■ What this task involves
Write out every entry, unchanged. Skip any picture.

■ Data records
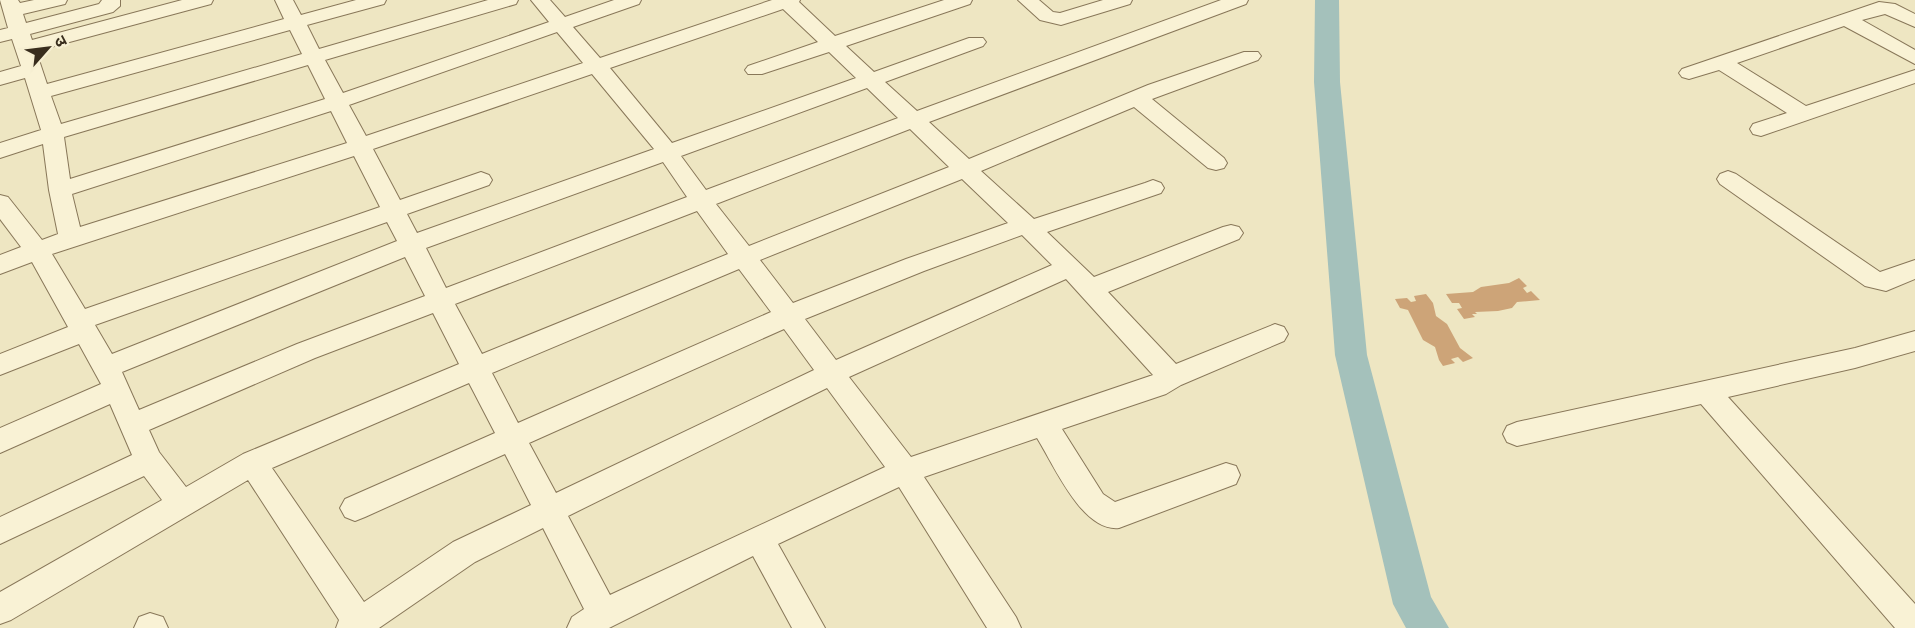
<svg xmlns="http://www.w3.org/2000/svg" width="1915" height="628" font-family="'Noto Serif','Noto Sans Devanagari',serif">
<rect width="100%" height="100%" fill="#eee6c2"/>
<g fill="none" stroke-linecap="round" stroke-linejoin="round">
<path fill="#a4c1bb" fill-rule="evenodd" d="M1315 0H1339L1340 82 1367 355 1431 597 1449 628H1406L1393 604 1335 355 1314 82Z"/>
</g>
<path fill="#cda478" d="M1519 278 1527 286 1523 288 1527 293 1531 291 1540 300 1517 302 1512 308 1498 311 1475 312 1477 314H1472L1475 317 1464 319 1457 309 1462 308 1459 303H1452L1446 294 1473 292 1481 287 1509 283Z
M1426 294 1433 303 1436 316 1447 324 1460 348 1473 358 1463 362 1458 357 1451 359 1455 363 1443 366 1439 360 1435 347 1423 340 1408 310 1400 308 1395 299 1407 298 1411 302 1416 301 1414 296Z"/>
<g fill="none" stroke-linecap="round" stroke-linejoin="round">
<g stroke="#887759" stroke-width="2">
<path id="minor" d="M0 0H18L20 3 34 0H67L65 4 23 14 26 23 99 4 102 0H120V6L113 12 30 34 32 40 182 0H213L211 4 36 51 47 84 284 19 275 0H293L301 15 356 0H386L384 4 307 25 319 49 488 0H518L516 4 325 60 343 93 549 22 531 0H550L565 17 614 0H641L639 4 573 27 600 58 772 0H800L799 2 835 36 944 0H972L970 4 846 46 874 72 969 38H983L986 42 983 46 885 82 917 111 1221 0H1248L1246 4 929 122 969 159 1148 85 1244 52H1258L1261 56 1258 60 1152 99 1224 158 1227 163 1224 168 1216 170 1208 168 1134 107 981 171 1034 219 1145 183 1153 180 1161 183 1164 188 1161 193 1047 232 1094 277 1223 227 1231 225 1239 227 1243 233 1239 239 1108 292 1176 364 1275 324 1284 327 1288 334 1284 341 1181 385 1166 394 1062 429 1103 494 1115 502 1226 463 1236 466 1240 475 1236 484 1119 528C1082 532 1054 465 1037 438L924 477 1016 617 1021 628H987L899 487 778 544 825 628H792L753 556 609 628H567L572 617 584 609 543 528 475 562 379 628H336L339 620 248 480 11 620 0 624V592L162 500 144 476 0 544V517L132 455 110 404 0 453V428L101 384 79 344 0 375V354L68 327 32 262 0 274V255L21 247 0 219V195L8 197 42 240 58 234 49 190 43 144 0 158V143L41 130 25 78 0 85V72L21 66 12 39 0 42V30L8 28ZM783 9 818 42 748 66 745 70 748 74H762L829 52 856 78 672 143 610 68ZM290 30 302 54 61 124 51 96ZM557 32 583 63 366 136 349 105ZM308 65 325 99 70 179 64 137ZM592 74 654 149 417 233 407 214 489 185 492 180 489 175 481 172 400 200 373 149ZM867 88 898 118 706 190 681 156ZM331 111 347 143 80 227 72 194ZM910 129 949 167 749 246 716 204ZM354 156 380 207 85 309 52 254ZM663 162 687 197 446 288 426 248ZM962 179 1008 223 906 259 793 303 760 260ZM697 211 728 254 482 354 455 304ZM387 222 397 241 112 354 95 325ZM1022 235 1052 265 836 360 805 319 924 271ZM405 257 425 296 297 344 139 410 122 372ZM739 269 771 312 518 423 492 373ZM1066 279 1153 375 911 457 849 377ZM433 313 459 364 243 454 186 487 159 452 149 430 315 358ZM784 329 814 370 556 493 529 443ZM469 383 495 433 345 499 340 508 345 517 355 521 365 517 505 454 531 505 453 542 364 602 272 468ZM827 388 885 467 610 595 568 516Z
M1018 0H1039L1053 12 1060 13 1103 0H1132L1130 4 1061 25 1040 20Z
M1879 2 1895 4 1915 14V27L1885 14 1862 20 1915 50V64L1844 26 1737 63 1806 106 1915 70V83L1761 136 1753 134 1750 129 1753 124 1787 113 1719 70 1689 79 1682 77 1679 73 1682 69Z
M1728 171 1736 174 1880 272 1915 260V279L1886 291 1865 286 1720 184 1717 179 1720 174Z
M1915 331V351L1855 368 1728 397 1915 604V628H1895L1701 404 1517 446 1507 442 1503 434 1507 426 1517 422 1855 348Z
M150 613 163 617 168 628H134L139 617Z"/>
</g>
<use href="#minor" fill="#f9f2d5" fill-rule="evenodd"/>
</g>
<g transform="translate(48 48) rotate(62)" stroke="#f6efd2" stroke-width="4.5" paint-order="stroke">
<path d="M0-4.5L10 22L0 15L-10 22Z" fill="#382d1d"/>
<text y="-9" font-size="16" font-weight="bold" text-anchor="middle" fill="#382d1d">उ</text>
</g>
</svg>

■ Task output
<svg xmlns="http://www.w3.org/2000/svg" width="1915" height="628" font-family="'Noto Serif','Noto Sans Devanagari',serif">
<rect width="100%" height="100%" fill="#eee6c2"/>
<g fill="none" stroke-linecap="round" stroke-linejoin="round">
<path fill="#a4c1bb" fill-rule="evenodd" d="M1315 0H1339L1340 82 1367 355 1431 597 1449 628H1406L1393 604 1335 355 1314 82Z"/>
</g>
<path fill="#cda478" d="M1519 278 1527 286 1523 288 1527 293 1531 291 1540 300 1517 302 1512 308 1498 311 1475 312 1477 314H1472L1475 317 1464 319 1457 309 1462 308 1459 303H1452L1446 294 1473 292 1481 287 1509 283Z
M1426 294 1433 303 1436 316 1447 324 1460 348 1473 358 1463 362 1458 357 1451 359 1455 363 1443 366 1439 360 1435 347 1423 340 1408 310 1400 308 1395 299 1407 298 1411 302 1416 301 1414 296Z"/>
<g fill="none" stroke-linecap="round" stroke-linejoin="round">
<g stroke="#887759" stroke-width="2">
<path id="minor" d="M0 0H18L20 3 34 0H67L65 4 23 14 26 23 99 4 102 0H120V6L113 12 30 34 32 40 182 0H213L211 4 36 51 47 84 284 19 275 0H293L301 15 356 0H386L384 4 307 25 319 49 488 0H518L516 4 325 60 343 93 549 22 531 0H550L565 17 614 0H641L639 4 573 27 600 58 772 0H800L799 2 835 36 944 0H972L970 4 846 46 874 72 969 38H983L986 42 983 46 885 82 917 111 1221 0H1248L1246 4 929 122 969 159 1148 85 1244 52H1258L1261 56 1258 60 1152 99 1224 158 1227 163 1224 168 1216 170 1208 168 1134 107 981 171 1034 219 1145 183 1153 180 1161 183 1164 188 1161 193 1047 232 1094 277 1223 227 1231 225 1239 227 1243 233 1239 239 1108 292 1176 364 1275 324 1284 327 1288 334 1284 341 1181 385 1166 394 1062 429 1103 494 1115 502 1226 463 1236 466 1240 475 1236 484 1119 528C1082 532 1054 465 1037 438L924 477 1016 617 1021 628H987L899 487 778 544 825 628H792L753 556 609 628H567L572 617 584 609 543 528 475 562 379 628H336L339 620 248 480 11 620 0 624V592L162 500 144 476 0 544V517L132 455 110 404 0 453V428L101 384 79 344 0 375V354L68 327 32 262 0 274V255L21 247 0 219V195L8 197 42 240 58 234 49 190 43 144 0 158V143L41 130 25 78 0 85V72L21 66 12 39 0 42V30L8 28ZM783 9 818 42 748 66 745 70 748 74H762L829 52 856 78 672 143 610 68ZM290 30 302 54 61 124 51 96ZM557 32 583 63 366 136 349 105ZM308 65 325 99 70 179 64 137ZM592 74 654 149 417 233 407 214 489 185 492 180 489 175 481 172 400 200 373 149ZM867 88 898 118 706 190 681 156ZM331 111 347 143 80 227 72 194ZM910 129 949 167 749 246 716 204ZM354 156 380 207 85 309 52 254ZM663 162 687 197 446 288 426 248ZM962 179 1008 223 906 259 793 303 760 260ZM697 211 728 254 482 354 455 304ZM387 222 397 241 112 354 95 325ZM1022 235 1052 265 836 360 805 319 924 271ZM405 257 425 296 297 344 139 410 122 372ZM739 269 771 312 518 423 492 373ZM1066 279 1153 375 911 457 849 377ZM433 313 459 364 243 454 186 487 159 452 149 430 315 358ZM784 329 814 370 556 493 529 443ZM469 383 495 433 345 499 340 508 345 517 355 521 365 517 505 454 531 505 453 542 364 602 272 468ZM827 388 885 467 610 595 568 516Z
M1018 0H1039L1053 12 1060 13 1103 0H1132L1130 4 1061 25 1040 20Z
M1879 2 1895 4 1915 14V27L1885 14 1862 20 1915 50V64L1844 26 1737 63 1806 106 1915 70V83L1761 136 1753 134 1750 129 1753 124 1787 113 1719 70 1689 79 1682 77 1679 73 1682 69Z
M1728 171 1736 174 1880 272 1915 260V279L1886 291 1865 286 1720 184 1717 179 1720 174Z
M1915 331V351L1855 368 1728 397 1915 604V628H1895L1701 404 1517 446 1507 442 1503 434 1507 426 1517 422 1855 348Z
M150 613 163 617 168 628H134L139 617Z"/>
</g>
<use href="#minor" fill="#f9f2d5" fill-rule="evenodd"/>
</g>
<g transform="translate(48 48) rotate(62)" stroke="#f6efd2" stroke-width="4.5" paint-order="stroke">
<path d="M0-4.5L10 22L0 15L-10 22Z" fill="#382d1d"/>
<text y="-9" font-size="16" font-weight="bold" text-anchor="middle" fill="#382d1d">उ</text>
</g>
</svg>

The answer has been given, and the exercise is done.